Molto vicina e radicalmente lontana

Oggi ero con i bambini del nido e della materna dell’Atelier dei Piccoli per aiutarli con il loro orto: abbiamo raccolto bietole, scacchiato pomodori, controllato porri e patate… Tutti conoscevano e distinguevano, ma poi siamo passati in giardino e qui i nomi delle piante nessuno li sapeva.
Io ho iniziato a classificare come fanno gli adulti, in latino, ma ho chiesto anche ai bimbi e alle educatrici di proporre i loro nomi e allora abbiamo fatto un gioco a scovarli: Peroscimmia, CastaCaterina, Acerebelle… Mi sono divertito: ci siamo divertiti.
Tornando a casa ho buttato l’occhio sulle pagine di un romanzo letto tanti anni fa e un passo mi ha catturato:
… Ho preso per il viottolo di sinistra, verso il centro del paese.
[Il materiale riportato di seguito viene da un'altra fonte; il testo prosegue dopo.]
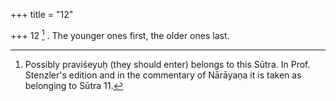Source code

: +++
title = "12"

+++
12 [^8] . The younger ones first, the older ones last.


[^8]:  Possibly praviśeyuḥ (they should enter) belongs to this Sūtra. In Prof. Stenzler's edition and in the commentary of Nārāyaṇa it is taken as belonging to Sūtra 11.
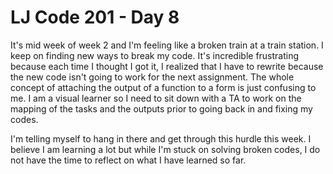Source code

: <h1>LJ Code 201 - Day 8</h1>

<p>It's mid week of week 2 and I'm feeling like a broken train at a train station. I keep on finding
new ways to break my code.  It's incredible frustrating because each time I thought I got it, I
realized that I have to rewrite because the new code isn't going to work for the next assignment.  
The whole concept of attaching the output of a function to a form is just confusing to me.  I am a
visual learner so I need to sit down with a TA to work on the mapping of the tasks and the
outputs prior to going back in and fixing my codes. </p>

<p>I'm telling myself to hang in there and get through this hurdle this week. I believe I am
learning a lot but while I'm stuck on solving broken codes, I do not have the time to reflect on
what I have learned so far. </p>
Faccio attenzione a non ferirmi con tutti questi rovi e piante selvatiche. Cerco di armonizzare i movimenti del corpo al respiro, che si fa largo e profondo. L’aria è pulita, inconsistente. Qualche volta, mentre procedo con un senso di freschezza che cammina con me, mi fermo a guardare un albero o dei fiori. Purtroppo, non conosco i loro nomi, non riesco a distinguerli. La natura mi appare come un tutto unico, una suite di cui è difficile stabilire i singoli movimenti. La sento, in pari tempo, molto vicina e radicalmente lontana. Quando vivevo qui, non me ne importava nulla della campagna e del mondo vegetale. Non mi interessava poter dire: Olmo o Eucalipto. Desideravo invece riconoscere autobus e taxi, cinema di prima e di seconda visione, fermata del metrò, tangenziali, quartieri. Desideravo l’universo delle metropoli, la sua aria viziata, lo smog. Mentre cammino, passano nella memoria le parole di tanto tempo fa: neon, sentirsi anonimi, essere liberi, condominio, telefono, milioni di abitanti…
Mi piacerebbe, adesso, recuperare una qualche intimità col paesaggio, avvicinarmi a una piccola pianta e sussurrarle adagio: Timo e, Agave e, Mentuccia. Vorrei accostare l’orecchio a queste foglie e ascoltare in silenzio il lieve ronzio di ogni loro funzione. Per un attimo mi sento una specie di analfabeta che, in poche lezioni, vorrebbe colmare un’ignoranza ormai definitiva…
Mario Fortunato, Il primo cielo, Torino, Einaudi editore, 1990, p.7,8.
Ecco il tema della nostalgia di natura, un rimpianto per un rapporto mancato, percepito come possibile ma mai approfondito. Si, é un peccato non conoscere, non frequentare la natura e al di là dei rimorsi che ci possono assalire da adulti una cosa mi sento di dire: vale sempre la pena cominciare, provare. E’ un gioco senza fine e l’inconsapevolezza è al peggio una prospettiva.
La natura è e rimane, a noi, molto vicina e radicalmente lontana. A me questo non dispiace, anzi…
A due anni e mezzo i bambini conoscono benissimo-e distinguono- i nomi dei dinosauri. Anche quelli più complicati. E guai a confondere un Archaeopteryx con un Triceratopo! Dunque perché non i nomi delle piante? Il problema è che non li sappiamo :-D. Ma buona occasione per impararli. O no?
Ciò che manca alle piante per entrare nell’immaginario infantile è una natura simile all’umano, al mammifero. Sono forme di vita molto diverse e più ne capiamo più quasi ci spaventiamo. Hai letto Emanuela gli studi sugli ocelli? Piante (ad esempio Boquilla trifoliata) che sarebbero in grado di esercitare vere e proprie forme di visione… Cavolo: vuoi vedere che ci sono quelle più pericolose di un T. rex?
Grazie Paolo, come sempre, un Tuffo nel bambino dentro e nella natura. Grazie mille Andrea
Se qualcosa mi piace e mi rallegra da anni è la memoria dei nomi delle piante, piccola rivincita personale su tutte le altre cose che scordo. Mi ritrovo ad elencare nomi latini tra me e me, è un ritrovarmi in me stessa in quella che ero, un ricordo interiore che mi rende partecipe e rallegra. Grazie per il piacere di lettura generosamente offerto da anni.